1. Saya mendukung sepenuhnya upaya penegakan hukum yang dilakukan KPK dalam membongkar tindak pidana korupsi alat kesehatan yang terjadi pada tahun anggaran 2011-2012. Saya percaya KPK sudah dan akan terus bekerja secara profesional dan teliti dalam meminta pertanggungjawaban hukum dari semua pihak yang terkait dengan kasus tersebut. Saya yakin KPK tidak akan mencampuradukkan fakta hukum dengan fitnah yang diembuskan oleh sementara pihak yang dapat membuat pihak yang tak bersalah harus bertanggung jawab untuk sesuatu yang tak dilakukan—atau sebaliknya, membebaskan pihak yang seharusnya bertanggung jawab atas perkara ini.

2. Saya membantah keras semua tuduhan yang disampaikan Saudara Djadja, mantan Kepala Dinas Kesehatan Pemprov Banten, yang sudah diketahui umum telah menandatangani surat pernyataan loyalitas pada Gubernur Banten ketika itu, Ratu Atut Chosiyah, di hadapan Saudara Tubagus Chaeri Wardana. Saya mengimbau Saudara Djadja kiranya bisa membebaskan dirinya dari sandera ataupun tekanan berbagai pihak dalam memberikan kesaksian di muka pengadilan. Saya pun mengingatkan kepada semua pihak, setiap kesaksian palsu yang disampaikan di hadapan persidangan dapat membawa akibat dan dampak hukum bagi yang bersangkutan.

3. Saudara Djadja telah mengirimkan tuduhan kepada saya telah menerima aliran dana sebesar Rp 700 juta. Jumlah ini berbeda jauh dari tuduhan sebelumnya yang menyebut saya menerima aliran dana dari kasus ini sebesar Rp 300 juta. Saya mempertanyakan inkonsistensi tuduhan yang disampaikan Saudara Djadja atas diri saya.

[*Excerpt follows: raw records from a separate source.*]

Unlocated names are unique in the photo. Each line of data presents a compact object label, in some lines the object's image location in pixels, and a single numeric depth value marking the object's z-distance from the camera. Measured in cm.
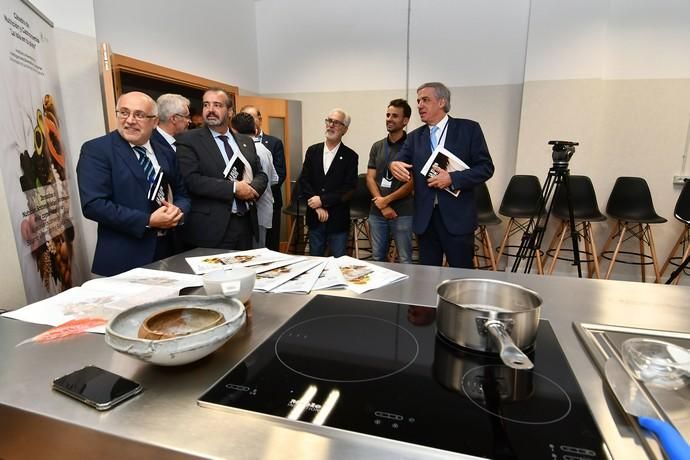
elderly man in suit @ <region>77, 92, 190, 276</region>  153
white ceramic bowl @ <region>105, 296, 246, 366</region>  56
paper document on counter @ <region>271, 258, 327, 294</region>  100
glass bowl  57
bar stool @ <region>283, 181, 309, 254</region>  349
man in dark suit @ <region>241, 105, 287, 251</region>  341
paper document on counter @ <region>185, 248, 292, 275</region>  119
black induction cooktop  48
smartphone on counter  56
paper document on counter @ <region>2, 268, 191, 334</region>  84
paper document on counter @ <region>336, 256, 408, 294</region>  104
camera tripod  264
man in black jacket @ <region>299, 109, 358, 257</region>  295
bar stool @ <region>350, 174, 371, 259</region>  379
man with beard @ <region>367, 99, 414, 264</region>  279
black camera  263
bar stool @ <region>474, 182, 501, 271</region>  349
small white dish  79
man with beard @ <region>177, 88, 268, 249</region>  209
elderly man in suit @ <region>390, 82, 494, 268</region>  218
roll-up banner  158
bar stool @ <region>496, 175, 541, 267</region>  349
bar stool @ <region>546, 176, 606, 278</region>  336
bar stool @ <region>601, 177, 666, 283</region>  331
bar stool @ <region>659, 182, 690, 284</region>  315
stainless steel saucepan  56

4. Selama saya duduk sebagai Wakil Gubernur Banten ketika itu, Saudara Djadja adalah salah satu kepala dinas yang tidak bisa dengan mudah saya temui. Seingat saya tidak lebih dari dua kali Saudara Djadja pernah bertemu langsung dengan saya. Pertemuan itu pun berlangsung dan melibatkan banyak orang. Saya meminta Saudara Djadja mempertanggungjawabkan tuduhannya seraya menjelaskan kapan saya menyampaikan permintaan uang itu kepada Saudara Djadja sebagaimana yang dituduhkannya kepada saya.

5. Dalam persidangan hari ini Saudara Djadja sendiri juga telah menyampaikan pengakuan tak pernah menyerahkan kepada saya uang/aliran dana yang dituduhkannya kepada saya. Fakta ini dengan sendirinya membantah tuduhan yang dibuat Saudara Djadja atas saya. Kembali saya meminta Saudara Djadja untuk mempertanggungjawabkan tuduhannya dan membuka siapa pihak yang dimaksud telah menerima aliran dana tersebut.

6. Tindak pidana korupsi alat kesehatan ini terjadi untuk tahun anggaran 2011-2012. Saya dilantik sebagai Wakil Gubernur Banten ketika itu pada 11 Januari 2012. Saya tidak terlibat dan tidak pernah dilibatkan sama sekali dalam proses perencanaan, penganggaran, hingga penggunaan mata anggaran alat kesehatan tersebut yang berujung pada tindak pidana korupsi.